Kami beristirahat di sebuah saung di tengah hutan. Ada yang melanjutkan kegiatan birdwatching. Anggota rombongan yang lain menikmati kesejukan hutan tropis sambil ngopi.
Perjalanan berlanjut ke Curug Lembah Neuneut. Udara sejuk, suara limpahan air terjun, air jernih mengalir, sepadan dengan jalan menuju curug yang menantang. Sebagian besar anggota rombongan tak bisa menahan diri untuk tidak bermain air. Cukup lama kami di sini. Rindang pepohonan dan suara air membuat betah.
Sekembali dari curug, tujuan berikutnya adalah tempat penjemuran kopi yang bersebelahan dengan lokasi pengelolaan sampah desa. Letaknya di atas bukit. Dari sini kita bisa melihat wilayah desa dan sekitarnya dari ketinggian. Selain view yang cantik, di tempat itu kami bisa melihat kegiatan pengupasan buah kopi (cherry) dan penjemuran biji kopi (saya juga menulis proses pengolahan kopi ini di Kompasiana).
Agenda berikutnya adalah kunjungan ke Bukit Jamur, taman dengan pohon-pohon cemara yang dibentuk mirip jamur. Area terbuka ini berada di atas bukit yang dikelilingi kebun teh PT Perkebunan Nusantara (PTPN) VIII. Pihak pengelola yang baru sedang menata ulang Bukit Jamur, setelah beberapa lama tidak difungsikan. Kelak Bukit Jamur diharapkan dapat digunakan sebagai lokasi outbound, dan rombongan bisa menginap 2 -- 3 hari.
Lokasi Bukit Jamur sekitar 17 kilometer dari kantor Balai Desa Sugihmukti. Dengan kondisi jalan berbatu (kadang bertemu juga sepenggal jalan beraspal), berkelok-kelok, pun menanjak, perjalanan dari Kantor Balai Desa ke Bukit Jamur ditempuh selama kurang lebih satu setengah jam. Namun perjalanan ini tak terasa lama, karena kami sangat menikmati pemandangan di kanan kiri jalan.

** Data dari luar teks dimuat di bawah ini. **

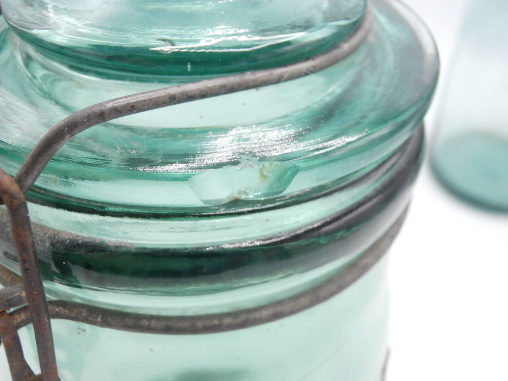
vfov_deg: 37.7
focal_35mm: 38
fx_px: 558
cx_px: 254
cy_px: 190
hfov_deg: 49.0
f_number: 3.9
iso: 200
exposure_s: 1/200
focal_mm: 6.67
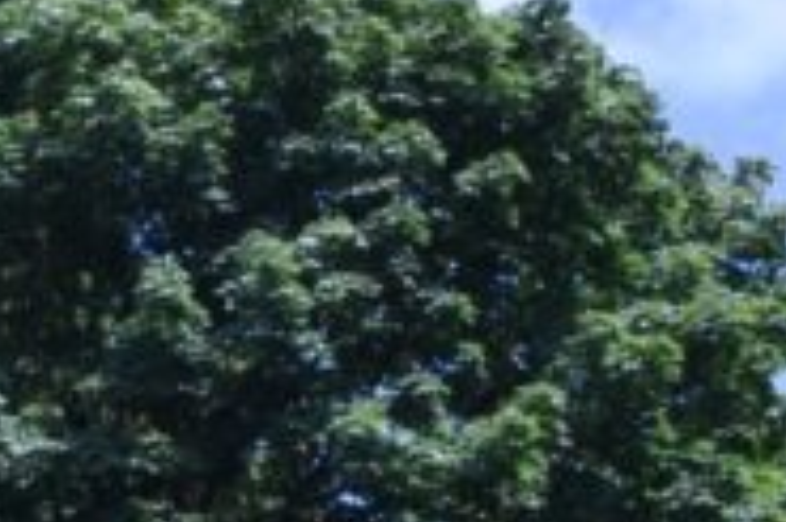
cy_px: 1273
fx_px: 5955
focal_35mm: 273
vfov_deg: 4.9
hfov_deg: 7.4
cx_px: -399
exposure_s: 1/400
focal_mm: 28
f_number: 16
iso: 400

Bagaimana tidak? Melewati kebun sayur dan strawberry milik penduduk, lalu mobil melintasi hutan pinus Perhutani yang berseling dengan area konservasi Badan Konservasi Sumber Daya Alam (BKSDA). Kehijauan di sekeliling, dengan udara sejuk membelai wajah. Di tengah perjalanan, kami berhenti, menikmati pemandangan kebun teh milik PTPN VIII (kebun Rancabolang). Hamparan hijau bak permadani mengikuti lekuk tanah berbukit. Ah, tak salah ungkapan MAW Brouwer (seorang pastor Belanda yang pernah bertugas di Jawa Barat, dosen dan psikolog), tanah Pasundan tercipta ketika Tuhan sedang tersenyum. Rupanya inilah salah satu kepingan tanah Pasundan itu.
Tidak hanya pemandangan, Sugihmukti juga punya kegiatan kesenian yang membanggakan, salah satunya adalah pencak silat. Tak main-main, tahun 2022 ini kelompok pencak silat lokal, Putra Lugay, berhasil menjadi juara I se-Kabupaten Bandung pada kompetisi yang diselenggarakan oleh IPSI. Kami beruntung berkesempatan menyaksikan aksi mereka di acara khitanan anak salah seorang warga desa.
Dari beberapa kali kunjungan ke Sugihmukti, saya melihat banyak potensi yang dapat dikembangkan untuk menjadi Desa Wisata. Saat ini Sugihmukti tengah bebenah. Informasi tentang profile desa dan destinasi wisata disiapkan dalam berbagai media komunikasi (poster, flyer, video). Pokdarwis dan perangkat Desa Sugihmukti juga tengah menyiapkan berbagai paket wisata. Penasaran? Silakan tengok akun Instagram mereka: @desawisatasugihmukti.
 Semoga tak lama lagi Desa Sugihmukti siap menerima wisatawan yang ingin berkunjung untuk menikmati alam indahnya.